June 27, 2004

Who controls communion? 1.5

On the two Sundays I've spent at Oxford I've worshipped at two Anglican churches--Christ Church Cathedral and St. Aldates. (Interestingly enough, the churches are physically located across the street from one another.) My experience of God in worship was very similar in each, though they could hardly be more different in style and form. God was very present in the intoned liturgies and choir voices in Latin at Christ Church and in the raised hands and guitars and drums at St. Aldates. But where my experience of the two was most similar was in the Eucharist.

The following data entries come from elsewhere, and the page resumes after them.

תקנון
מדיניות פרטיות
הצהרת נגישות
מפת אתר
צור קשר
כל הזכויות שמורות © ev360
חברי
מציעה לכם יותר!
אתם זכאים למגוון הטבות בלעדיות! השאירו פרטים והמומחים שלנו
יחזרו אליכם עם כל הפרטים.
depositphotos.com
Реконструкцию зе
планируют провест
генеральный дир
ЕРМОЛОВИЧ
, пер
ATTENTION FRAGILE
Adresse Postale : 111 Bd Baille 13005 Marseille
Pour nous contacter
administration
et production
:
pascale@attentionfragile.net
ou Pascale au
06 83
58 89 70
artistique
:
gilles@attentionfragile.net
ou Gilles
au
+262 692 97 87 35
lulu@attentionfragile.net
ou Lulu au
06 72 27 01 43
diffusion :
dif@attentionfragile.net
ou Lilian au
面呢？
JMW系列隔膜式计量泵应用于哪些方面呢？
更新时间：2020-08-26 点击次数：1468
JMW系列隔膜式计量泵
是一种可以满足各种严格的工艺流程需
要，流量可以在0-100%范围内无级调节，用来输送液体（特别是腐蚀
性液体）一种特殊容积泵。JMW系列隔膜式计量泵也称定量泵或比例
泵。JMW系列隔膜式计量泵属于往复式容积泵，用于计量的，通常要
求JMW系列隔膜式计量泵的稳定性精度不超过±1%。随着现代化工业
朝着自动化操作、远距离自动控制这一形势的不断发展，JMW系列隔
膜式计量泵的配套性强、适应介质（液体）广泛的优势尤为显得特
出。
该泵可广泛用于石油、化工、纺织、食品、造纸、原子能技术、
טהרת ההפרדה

Coming from a tradition in which the elements of the Eucharist are passed, I find myself particularly moved each time I have to come forward to receive them. It reminds me that, on a very fundamental level, the answer to "Who controls communion?" is me. "Take and eat," Jesus says, "this is my body." He holds out the gift of bread and cup and invites (commands?) me to take them from him into my own hands, my own mouth, my own body. Unless I reach out to him, open my mouth, swallow, I cannot partake. Unless I stand up and walk to the altar, I cannot receive. I think this is the foundational issue beneath the conversation Chris and Karl are having in the comments to my earlier "Who controls communion?" post. Communion only communicates grace to those who receive it...and "receiving" is not necessarily to be confused with "eating" or "drinking."

(The photo above is a detail from a beautiful painting I saw in the Cathedral of St. Alban in St. Albans last Friday. If I can find the time I'll post a few more photos later today or tomorrow!)